Pixel coordinate listings:
──────

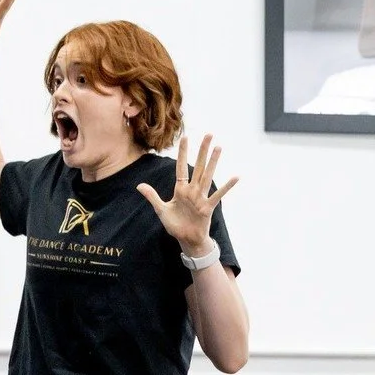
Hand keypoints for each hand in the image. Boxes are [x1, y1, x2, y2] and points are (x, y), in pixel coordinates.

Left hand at [136, 135, 238, 253]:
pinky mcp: (207, 208)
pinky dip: (227, 187)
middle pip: (198, 166)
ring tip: (219, 147)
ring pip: (207, 176)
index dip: (183, 153)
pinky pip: (218, 195)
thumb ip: (152, 197)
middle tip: (209, 134)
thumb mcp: (161, 210)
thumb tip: (138, 186)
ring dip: (213, 162)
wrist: (187, 240)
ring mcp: (201, 198)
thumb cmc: (176, 226)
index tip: (186, 138)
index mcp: (181, 190)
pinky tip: (235, 177)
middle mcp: (192, 190)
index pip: (182, 167)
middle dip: (202, 150)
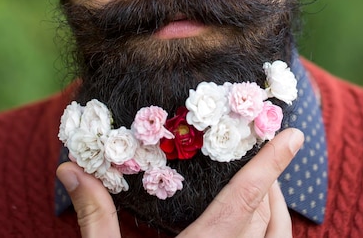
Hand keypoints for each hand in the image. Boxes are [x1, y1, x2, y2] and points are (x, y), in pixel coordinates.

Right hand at [57, 127, 303, 237]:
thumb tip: (69, 168)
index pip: (246, 199)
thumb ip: (95, 217)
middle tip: (261, 153)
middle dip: (271, 180)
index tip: (293, 135)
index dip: (270, 164)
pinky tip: (251, 228)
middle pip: (268, 217)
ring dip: (275, 210)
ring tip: (263, 186)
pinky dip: (270, 237)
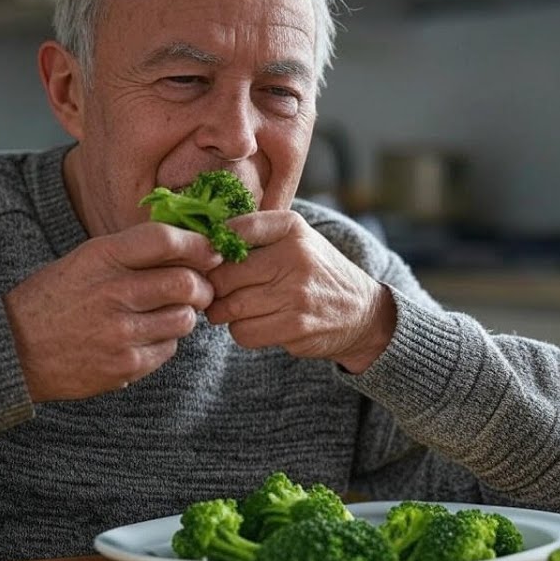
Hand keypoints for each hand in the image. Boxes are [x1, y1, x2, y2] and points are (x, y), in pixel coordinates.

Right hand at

──────

* THE TASK *
Take the entries above and set them down exactly, minus the pictures.

* PROBLEM SOLUTION *
Hand keypoints for each hand in the image. Boxes are [x1, y1, x2, y2] and points are (x, y), in pixel coordinates.

Left hand at [136, 135, 238, 253]:
pinky mcp: (207, 208)
pinky dip: (227, 187)
middle pip: (198, 166)
ring tip: (219, 147)
ring pip: (207, 176)
index dip: (183, 153)
pinky pip: (218, 195)
thumb ip: (152, 197)
middle tip: (209, 134)
thumb mcp: (161, 210)
thumb tip: (138, 186)
ring dip: (213, 162)
wrist: (187, 240)
ring mcp: (201, 198)
thumb cmc: (176, 226)
index tip: (186, 138)
index mcp: (181, 190)
pinky tip: (235, 177)
middle mcp: (192, 190)
index pip: (182, 167)
middle dip: (202, 150)
Hand keypoints for each hand in the image. Boxes are [x1, y1, x2, y2] and points are (x, y), in pixel coordinates.

Right hand at [57, 127, 303, 237]:
thumb tip: (69, 168)
index pip: (246, 199)
thumb ip: (95, 217)
middle tip: (261, 153)
middle dip: (271, 180)
index tip: (293, 135)
index dip: (270, 164)
pinky tip: (251, 228)
middle pip: (268, 217)
ring dip: (275, 210)
ring tip: (263, 186)
pinky dip: (270, 237)
Hand keypoints for each hand in the image. Boxes are [x1, y1, x2, y2] and points are (x, y), in pixel coordinates.

Right hand at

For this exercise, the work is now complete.